**WHAT THIS TASK INVOLVES:** The required output is the line containing "JOHN FEIERABEND" followed by every line after it to the end of the listing, each written out exactly.
Start of DATA FOR ANALYSIS
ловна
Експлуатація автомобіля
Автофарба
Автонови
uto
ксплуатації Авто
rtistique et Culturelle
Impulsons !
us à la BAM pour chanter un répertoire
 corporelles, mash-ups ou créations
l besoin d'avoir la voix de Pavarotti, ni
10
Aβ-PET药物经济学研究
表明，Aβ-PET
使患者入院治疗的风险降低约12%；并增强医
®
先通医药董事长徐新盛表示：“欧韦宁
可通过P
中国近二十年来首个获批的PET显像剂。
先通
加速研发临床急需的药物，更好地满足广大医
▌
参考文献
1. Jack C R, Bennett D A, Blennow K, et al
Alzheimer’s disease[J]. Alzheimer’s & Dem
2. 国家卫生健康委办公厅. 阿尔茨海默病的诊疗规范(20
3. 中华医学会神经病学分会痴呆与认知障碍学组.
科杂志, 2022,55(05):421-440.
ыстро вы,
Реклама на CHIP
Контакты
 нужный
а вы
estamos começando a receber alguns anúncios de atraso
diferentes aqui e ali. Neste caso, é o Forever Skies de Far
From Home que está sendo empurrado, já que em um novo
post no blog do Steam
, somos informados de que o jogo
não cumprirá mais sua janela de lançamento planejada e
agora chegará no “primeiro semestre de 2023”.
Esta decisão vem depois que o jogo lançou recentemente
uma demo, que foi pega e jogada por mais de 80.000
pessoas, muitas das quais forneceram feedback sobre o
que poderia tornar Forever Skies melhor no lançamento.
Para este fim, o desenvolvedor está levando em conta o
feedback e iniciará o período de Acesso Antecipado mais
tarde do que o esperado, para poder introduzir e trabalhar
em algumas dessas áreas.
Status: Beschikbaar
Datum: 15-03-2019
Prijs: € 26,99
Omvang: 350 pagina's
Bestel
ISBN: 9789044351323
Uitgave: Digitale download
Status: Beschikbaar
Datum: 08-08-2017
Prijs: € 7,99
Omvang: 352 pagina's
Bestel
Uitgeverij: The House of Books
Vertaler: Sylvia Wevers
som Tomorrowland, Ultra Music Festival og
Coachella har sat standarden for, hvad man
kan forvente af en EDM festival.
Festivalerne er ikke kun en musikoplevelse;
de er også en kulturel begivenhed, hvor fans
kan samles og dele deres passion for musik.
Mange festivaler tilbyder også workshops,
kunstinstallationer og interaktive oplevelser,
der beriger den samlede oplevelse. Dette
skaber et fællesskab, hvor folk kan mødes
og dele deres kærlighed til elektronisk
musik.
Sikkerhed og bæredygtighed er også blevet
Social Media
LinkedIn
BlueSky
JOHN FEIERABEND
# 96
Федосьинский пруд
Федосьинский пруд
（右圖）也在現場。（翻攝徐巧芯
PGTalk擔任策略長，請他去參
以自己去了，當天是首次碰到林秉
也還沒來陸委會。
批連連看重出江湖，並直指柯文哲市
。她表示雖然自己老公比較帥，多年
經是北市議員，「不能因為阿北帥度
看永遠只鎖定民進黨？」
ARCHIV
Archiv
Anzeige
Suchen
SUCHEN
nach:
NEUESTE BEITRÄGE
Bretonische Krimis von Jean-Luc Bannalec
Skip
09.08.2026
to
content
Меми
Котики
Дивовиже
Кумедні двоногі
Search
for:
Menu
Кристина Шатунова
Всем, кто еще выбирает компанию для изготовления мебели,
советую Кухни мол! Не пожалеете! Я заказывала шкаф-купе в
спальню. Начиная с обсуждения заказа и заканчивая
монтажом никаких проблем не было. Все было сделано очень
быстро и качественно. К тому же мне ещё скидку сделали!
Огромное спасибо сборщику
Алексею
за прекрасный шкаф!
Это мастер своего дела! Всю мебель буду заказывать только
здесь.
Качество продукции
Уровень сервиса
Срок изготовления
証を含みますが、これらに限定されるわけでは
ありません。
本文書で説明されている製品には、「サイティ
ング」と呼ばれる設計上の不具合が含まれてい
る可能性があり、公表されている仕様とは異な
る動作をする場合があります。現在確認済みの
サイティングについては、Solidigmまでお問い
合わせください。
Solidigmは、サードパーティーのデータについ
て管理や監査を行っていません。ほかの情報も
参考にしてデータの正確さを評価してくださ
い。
End of DATA FOR ANALYSIS
**RESPONSE:**
JOHN FEIERABEND
# 96
Федосьинский пруд
Федосьинский пруд
（右圖）也在現場。（翻攝徐巧芯
PGTalk擔任策略長，請他去參
以自己去了，當天是首次碰到林秉
也還沒來陸委會。
批連連看重出江湖，並直指柯文哲市
。她表示雖然自己老公比較帥，多年
經是北市議員，「不能因為阿北帥度
看永遠只鎖定民進黨？」
ARCHIV
Archiv
Anzeige
Suchen
SUCHEN
nach:
NEUESTE BEITRÄGE
Bretonische Krimis von Jean-Luc Bannalec
Skip
09.08.2026
to
content
Меми
Котики
Дивовиже
Кумедні двоногі
Search
for:
Menu
Кристина Шатунова
Всем, кто еще выбирает компанию для изготовления мебели,
советую Кухни мол! Не пожалеете! Я заказывала шкаф-купе в
спальню. Начиная с обсуждения заказа и заканчивая
монтажом никаких проблем не было. Все было сделано очень
быстро и качественно. К тому же мне ещё скидку сделали!
Огромное спасибо сборщику
Алексею
за прекрасный шкаф!
Это мастер своего дела! Всю мебель буду заказывать только
здесь.
Качество продукции
Уровень сервиса
Срок изготовления
証を含みますが、これらに限定されるわけでは
ありません。
本文書で説明されている製品には、「サイティ
ング」と呼ばれる設計上の不具合が含まれてい
る可能性があり、公表されている仕様とは異な
る動作をする場合があります。現在確認済みの
サイティングについては、Solidigmまでお問い
合わせください。
Solidigmは、サードパーティーのデータについ
て管理や監査を行っていません。ほかの情報も
参考にしてデータの正確さを評価してくださ
い。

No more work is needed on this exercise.